> _DÉFI A_
Dans l'entretien, combien d'utilisateurs compte aujourd'hui l'offre de stockage distribué d'Hivenet ?
> _DÉFI B_
Recopiez fidèlement un passage de l'entretien, en commençant aux mots « David Gurlé s'est » et en vous arrêtant après « numériques en cours. ».

> _EXTRAIT PRÉSENTÉ_
Homo numericus, Robo humanus
Jusqu’où peut-on aller ?

Par La rédaction, 20 octobre 2025 à 11:08

De Tech à tech

On ne présente plus David Gurlé aux technophiles. Pour les autres, souvenez-vous désormais que chaque fois que vous passez un appel audio ou vidéo sur internet, c’est David qui a fait partie des pionniers qui ont ouvert cette fonctionnalité au grand public. Une innovation qui touche aujourd’hui 8 milliards de gens. Et dire qu’il aurait pu s’arrêter là...

David Gurlé s'est lancé dans l’entrepreneuriat sans filet en 2013, avec le plein assentiment de ses proches. Perzo, Symphony, hive (renommé Hivenet), PoliCloud… Le fil rouge ? Des communications sécurisées permettant aux échanges privés et professionnels de rester confidentiels, une approche marché systématique orientée compliance, et une tendance assumée à secouer l’existant, notamment en prenant résolument le contrepied des hyperscalers. Azuréen intermittent, David Gurlé a partagé avec la rédaction son point de vue non crypté sur les transitions numériques en cours.


Vous avez contribué à façonner le cloud et tout un pan de votre activité aujourd’hui est tourné vers le développement d’une offre qui soit alternative aux GAFAM. Le cloud distribué que vous avez choisi de promouvoir et qui est moins énergivore et coûteux que les infrastructures centralisées classiques peine-t-il à s’imposer de votre point de vue ?


Je ne crois pas. Nous sommes en plein dedans avec Hivenet et on voit ce qui se passe en matière d'adoption. Notre offre de stockage distribué compte aujourd’hui plus d'un demi-million d'utilisateurs originaires de plus de 190 pays et la croissance reste très soutenue. On est même obligé de ralentir parce que nous rencontrons des problèmes de capacité pour servir la demande. Très honnêtement, je ne m’attendais pas à une globalisation aussi rapide. Il y a bien sûr certains pays qui sont plus demandeurs que d’autres, je pense à l’Asie du Sud-Est, au Brésil, aux États-Unis, à l’Afrique de l’Ouest… Mais la tendance est bien mondiale. Les gens ont besoin de stockage et ils veulent payer moins cher que les offres existantes qui sont majoritairement proposées par les hyperscalers comme Google ou Apple.


Vous savez, la plupart de nos clients ne savent même pas que l’on fait du cloud distribué et franchement, ils s’en fichent. Ils souscrivent à nos offres tout simplement parce qu’on est moins cher. Ça marche à cause du coût. Ce qu’il faut comprendre, c’est qu’il y a aujourd’hui un paradoxe. Le prix du service de stockage de données ne fait qu'augmenter alors que le prix des disques durs diminue par deux tous les quatre ans. Il y a quelques années, on payait 10 dollars pour un service basique de stockage, aujourd’hui, le tarif est souvent de 15. Et pourtant, quand on regarde les prix des disques durs, c’est une chute constante. En 2025, Seagate commercialise ses modèles Exos M à 0,015 US$ le GB quand il commercialisait son SATA-3 à 0,30 US$ dix ans plus tôt. Le marché est contrintuitif et il y a une très forte sensibilité au prix de la part des clients.

> _DONNÉES FOURNIES_
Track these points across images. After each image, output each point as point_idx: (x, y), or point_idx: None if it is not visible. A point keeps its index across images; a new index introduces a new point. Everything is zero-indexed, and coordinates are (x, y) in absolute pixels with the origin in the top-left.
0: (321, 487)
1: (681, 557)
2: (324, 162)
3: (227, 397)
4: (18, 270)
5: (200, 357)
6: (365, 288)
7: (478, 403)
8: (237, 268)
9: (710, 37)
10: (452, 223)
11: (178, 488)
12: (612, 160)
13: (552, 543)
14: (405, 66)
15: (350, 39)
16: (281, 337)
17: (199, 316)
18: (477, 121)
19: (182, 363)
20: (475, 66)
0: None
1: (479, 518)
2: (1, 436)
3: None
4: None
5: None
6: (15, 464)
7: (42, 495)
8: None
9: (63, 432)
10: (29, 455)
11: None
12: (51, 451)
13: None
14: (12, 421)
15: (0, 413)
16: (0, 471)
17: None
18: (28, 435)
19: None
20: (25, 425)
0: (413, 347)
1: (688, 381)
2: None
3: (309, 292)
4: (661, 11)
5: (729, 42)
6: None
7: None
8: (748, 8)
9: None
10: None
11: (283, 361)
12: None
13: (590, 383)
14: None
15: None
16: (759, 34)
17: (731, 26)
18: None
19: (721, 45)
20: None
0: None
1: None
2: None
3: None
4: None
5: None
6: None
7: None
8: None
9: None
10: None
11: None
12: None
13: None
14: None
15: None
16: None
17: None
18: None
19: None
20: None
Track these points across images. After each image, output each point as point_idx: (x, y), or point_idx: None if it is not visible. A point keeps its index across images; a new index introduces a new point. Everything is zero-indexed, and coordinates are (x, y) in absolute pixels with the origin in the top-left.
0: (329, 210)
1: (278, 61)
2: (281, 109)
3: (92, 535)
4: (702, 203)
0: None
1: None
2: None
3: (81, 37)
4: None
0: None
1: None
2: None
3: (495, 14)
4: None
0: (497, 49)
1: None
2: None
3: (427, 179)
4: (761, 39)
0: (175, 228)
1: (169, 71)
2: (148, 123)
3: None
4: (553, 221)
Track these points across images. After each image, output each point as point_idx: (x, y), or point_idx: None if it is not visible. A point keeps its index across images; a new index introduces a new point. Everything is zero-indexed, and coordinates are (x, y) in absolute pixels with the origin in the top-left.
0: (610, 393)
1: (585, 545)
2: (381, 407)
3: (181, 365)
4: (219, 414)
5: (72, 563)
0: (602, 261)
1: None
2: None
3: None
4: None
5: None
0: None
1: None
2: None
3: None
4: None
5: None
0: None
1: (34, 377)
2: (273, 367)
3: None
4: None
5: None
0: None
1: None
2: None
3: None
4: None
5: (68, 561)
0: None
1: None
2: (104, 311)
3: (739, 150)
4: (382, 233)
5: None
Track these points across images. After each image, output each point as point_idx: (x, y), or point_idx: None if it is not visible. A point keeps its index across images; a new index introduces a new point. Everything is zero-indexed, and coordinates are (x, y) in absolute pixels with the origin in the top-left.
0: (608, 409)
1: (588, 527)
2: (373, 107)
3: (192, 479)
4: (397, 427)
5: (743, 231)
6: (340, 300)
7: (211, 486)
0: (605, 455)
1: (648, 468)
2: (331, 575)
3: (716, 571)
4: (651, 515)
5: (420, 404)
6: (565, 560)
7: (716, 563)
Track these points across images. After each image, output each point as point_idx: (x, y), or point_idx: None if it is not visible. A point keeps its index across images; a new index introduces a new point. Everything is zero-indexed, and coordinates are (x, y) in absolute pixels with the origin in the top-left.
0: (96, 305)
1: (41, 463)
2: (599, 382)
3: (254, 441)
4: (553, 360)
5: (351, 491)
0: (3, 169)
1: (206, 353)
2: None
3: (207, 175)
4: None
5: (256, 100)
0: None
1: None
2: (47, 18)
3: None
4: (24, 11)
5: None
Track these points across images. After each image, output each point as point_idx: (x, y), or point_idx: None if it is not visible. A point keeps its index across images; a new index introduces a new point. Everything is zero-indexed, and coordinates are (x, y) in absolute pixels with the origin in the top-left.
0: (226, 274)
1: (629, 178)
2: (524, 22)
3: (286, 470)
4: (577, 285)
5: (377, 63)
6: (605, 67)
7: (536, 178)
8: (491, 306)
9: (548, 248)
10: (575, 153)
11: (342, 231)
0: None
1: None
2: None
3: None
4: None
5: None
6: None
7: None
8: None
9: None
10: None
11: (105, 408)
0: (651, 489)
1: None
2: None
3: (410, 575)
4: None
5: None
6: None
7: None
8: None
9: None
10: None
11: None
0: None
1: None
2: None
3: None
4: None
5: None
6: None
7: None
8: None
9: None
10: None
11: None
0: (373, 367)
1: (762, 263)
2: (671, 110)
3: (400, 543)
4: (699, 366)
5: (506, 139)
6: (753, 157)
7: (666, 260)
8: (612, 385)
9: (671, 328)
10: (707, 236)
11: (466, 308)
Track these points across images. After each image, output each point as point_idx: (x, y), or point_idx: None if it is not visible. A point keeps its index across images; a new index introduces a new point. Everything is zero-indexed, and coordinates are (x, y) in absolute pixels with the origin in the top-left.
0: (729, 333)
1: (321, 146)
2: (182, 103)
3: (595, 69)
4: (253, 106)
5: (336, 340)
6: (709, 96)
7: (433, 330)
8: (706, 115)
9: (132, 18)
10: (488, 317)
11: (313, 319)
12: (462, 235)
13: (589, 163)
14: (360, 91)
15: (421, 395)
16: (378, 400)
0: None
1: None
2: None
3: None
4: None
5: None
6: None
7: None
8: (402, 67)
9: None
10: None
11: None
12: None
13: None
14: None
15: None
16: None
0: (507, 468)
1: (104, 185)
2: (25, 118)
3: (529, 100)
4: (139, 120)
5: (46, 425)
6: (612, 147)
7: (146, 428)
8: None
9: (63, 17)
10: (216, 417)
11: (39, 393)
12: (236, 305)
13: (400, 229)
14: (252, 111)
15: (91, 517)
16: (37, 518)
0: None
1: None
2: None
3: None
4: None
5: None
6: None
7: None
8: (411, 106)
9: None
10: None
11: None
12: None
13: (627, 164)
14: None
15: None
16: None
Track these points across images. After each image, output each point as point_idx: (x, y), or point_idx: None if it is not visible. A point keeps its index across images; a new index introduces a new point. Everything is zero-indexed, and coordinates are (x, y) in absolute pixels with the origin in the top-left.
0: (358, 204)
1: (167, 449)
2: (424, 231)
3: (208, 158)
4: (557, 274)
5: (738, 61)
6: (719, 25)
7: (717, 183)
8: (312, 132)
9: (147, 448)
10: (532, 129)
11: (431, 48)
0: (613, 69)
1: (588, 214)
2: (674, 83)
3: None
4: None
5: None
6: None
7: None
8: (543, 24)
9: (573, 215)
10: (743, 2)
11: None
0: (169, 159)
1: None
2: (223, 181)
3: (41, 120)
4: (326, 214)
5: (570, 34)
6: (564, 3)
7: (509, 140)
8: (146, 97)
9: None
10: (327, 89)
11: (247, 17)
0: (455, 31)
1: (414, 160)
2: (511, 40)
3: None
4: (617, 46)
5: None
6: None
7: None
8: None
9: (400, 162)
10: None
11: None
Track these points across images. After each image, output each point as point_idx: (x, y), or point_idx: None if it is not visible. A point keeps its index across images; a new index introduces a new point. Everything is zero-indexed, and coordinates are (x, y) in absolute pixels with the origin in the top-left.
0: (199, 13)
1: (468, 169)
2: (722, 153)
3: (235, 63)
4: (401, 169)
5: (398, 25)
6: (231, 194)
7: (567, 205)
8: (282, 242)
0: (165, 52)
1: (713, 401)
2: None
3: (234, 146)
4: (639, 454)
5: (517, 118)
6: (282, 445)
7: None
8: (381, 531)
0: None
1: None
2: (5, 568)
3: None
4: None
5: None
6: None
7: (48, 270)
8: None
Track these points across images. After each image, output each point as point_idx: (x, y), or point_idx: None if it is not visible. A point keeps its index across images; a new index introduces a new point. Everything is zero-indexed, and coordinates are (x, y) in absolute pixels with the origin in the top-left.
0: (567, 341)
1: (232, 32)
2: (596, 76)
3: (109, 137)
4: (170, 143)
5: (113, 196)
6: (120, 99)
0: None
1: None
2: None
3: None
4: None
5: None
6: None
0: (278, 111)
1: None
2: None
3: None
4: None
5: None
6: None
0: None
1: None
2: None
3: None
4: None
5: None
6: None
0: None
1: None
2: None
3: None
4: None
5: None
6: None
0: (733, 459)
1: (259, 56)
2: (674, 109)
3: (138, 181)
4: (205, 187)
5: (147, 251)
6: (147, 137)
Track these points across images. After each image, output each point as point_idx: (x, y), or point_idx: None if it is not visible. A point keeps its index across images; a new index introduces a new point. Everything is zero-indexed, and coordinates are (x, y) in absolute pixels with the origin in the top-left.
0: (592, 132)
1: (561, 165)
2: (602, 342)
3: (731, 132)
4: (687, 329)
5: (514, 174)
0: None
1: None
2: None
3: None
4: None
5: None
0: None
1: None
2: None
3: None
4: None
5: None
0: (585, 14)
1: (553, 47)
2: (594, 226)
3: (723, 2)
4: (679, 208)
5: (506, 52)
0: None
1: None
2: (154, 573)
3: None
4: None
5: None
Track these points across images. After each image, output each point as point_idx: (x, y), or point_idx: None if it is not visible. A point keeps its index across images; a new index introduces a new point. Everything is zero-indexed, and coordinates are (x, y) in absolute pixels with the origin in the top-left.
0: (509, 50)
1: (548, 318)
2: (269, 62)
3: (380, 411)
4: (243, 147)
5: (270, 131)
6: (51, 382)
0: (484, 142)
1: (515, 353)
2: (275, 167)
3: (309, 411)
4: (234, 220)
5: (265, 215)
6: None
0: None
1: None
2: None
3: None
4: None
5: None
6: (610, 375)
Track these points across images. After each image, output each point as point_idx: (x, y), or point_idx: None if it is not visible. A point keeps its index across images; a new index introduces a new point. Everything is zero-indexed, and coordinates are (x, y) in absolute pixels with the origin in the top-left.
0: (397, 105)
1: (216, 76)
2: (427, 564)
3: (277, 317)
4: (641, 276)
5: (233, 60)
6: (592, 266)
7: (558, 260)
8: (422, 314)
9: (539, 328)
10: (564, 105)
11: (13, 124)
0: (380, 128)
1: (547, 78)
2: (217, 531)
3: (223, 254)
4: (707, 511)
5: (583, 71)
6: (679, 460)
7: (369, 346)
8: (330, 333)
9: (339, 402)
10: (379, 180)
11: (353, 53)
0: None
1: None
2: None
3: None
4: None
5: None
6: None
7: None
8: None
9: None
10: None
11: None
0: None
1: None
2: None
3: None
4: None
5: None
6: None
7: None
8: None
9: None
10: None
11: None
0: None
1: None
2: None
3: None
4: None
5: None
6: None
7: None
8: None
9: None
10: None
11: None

> _RÉPONSE COMPLÈTE A_
Plus d'un demi-million d'utilisateurs.

> _RÉPONSE COMPLÈTE B_
David Gurlé s'est lancé dans l’entrepreneuriat sans filet en 2013, avec le plein assentiment de ses proches. Perzo, Symphony, hive (renommé Hivenet), PoliCloud… Le fil rouge ? Des communications sécurisées permettant aux échanges privés et professionnels de rester confidentiels, une approche marché systématique orientée compliance, et une tendance assumée à secouer l’existant, notamment en prenant résolument le contrepied des hyperscalers. Azuréen intermittent, David Gurlé a partagé avec la rédaction son point de vue non crypté sur les transitions numériques en cours.